## BUT DE L'EXERCICE:
Recopiez mot pour mot le texte de chacun des items ci-dessous, en omettant les images.

>>>>>

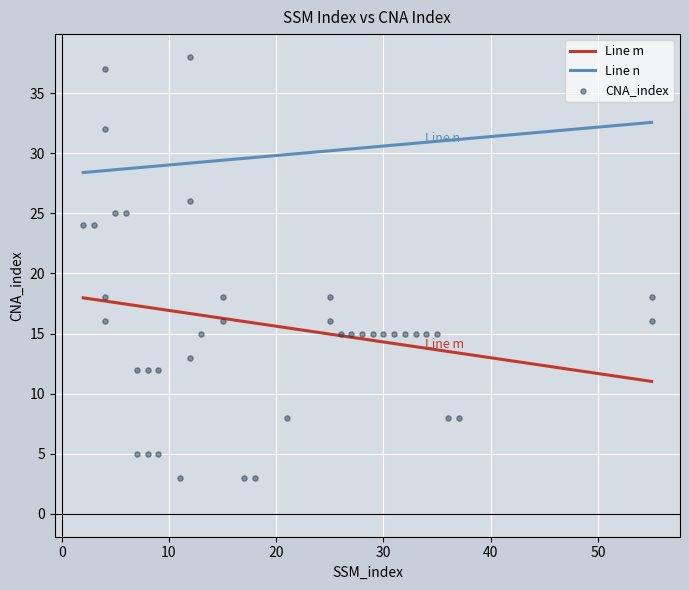

What is the highest value of the Line m series?

18.0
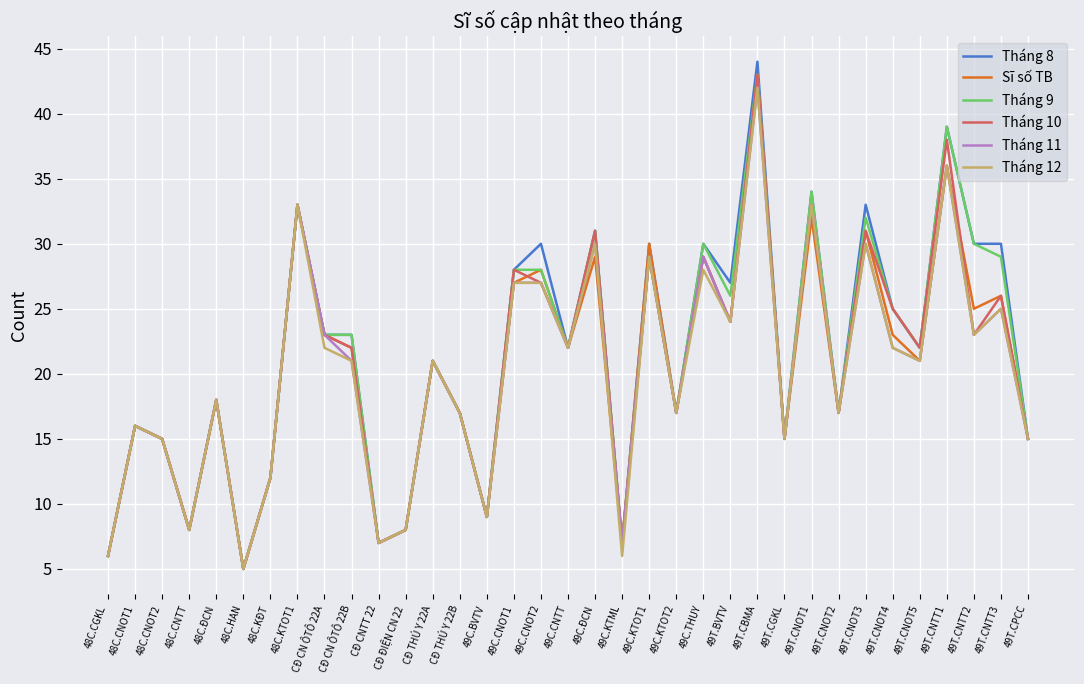

At which category is the sum across all series the highest?

49T.CBMA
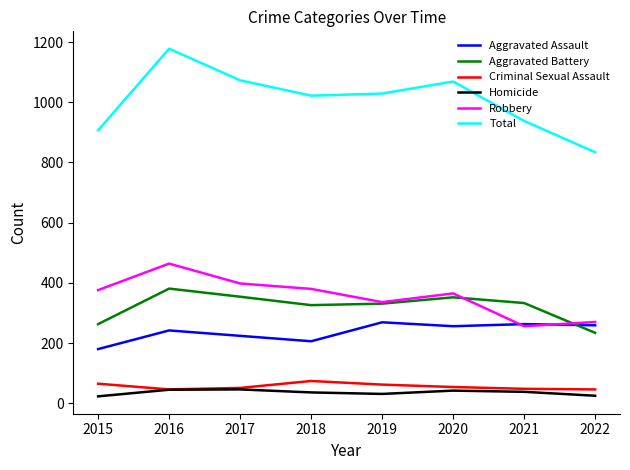

True or false: Total and Homicide intersect in this chart.

False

<<<<<

## ZONE DE RÉPONSE:
What is the highest value of the Line m series?

18.0

At which category is the sum across all series the highest?

49T.CBMA

True or false: Total and Homicide intersect in this chart.

False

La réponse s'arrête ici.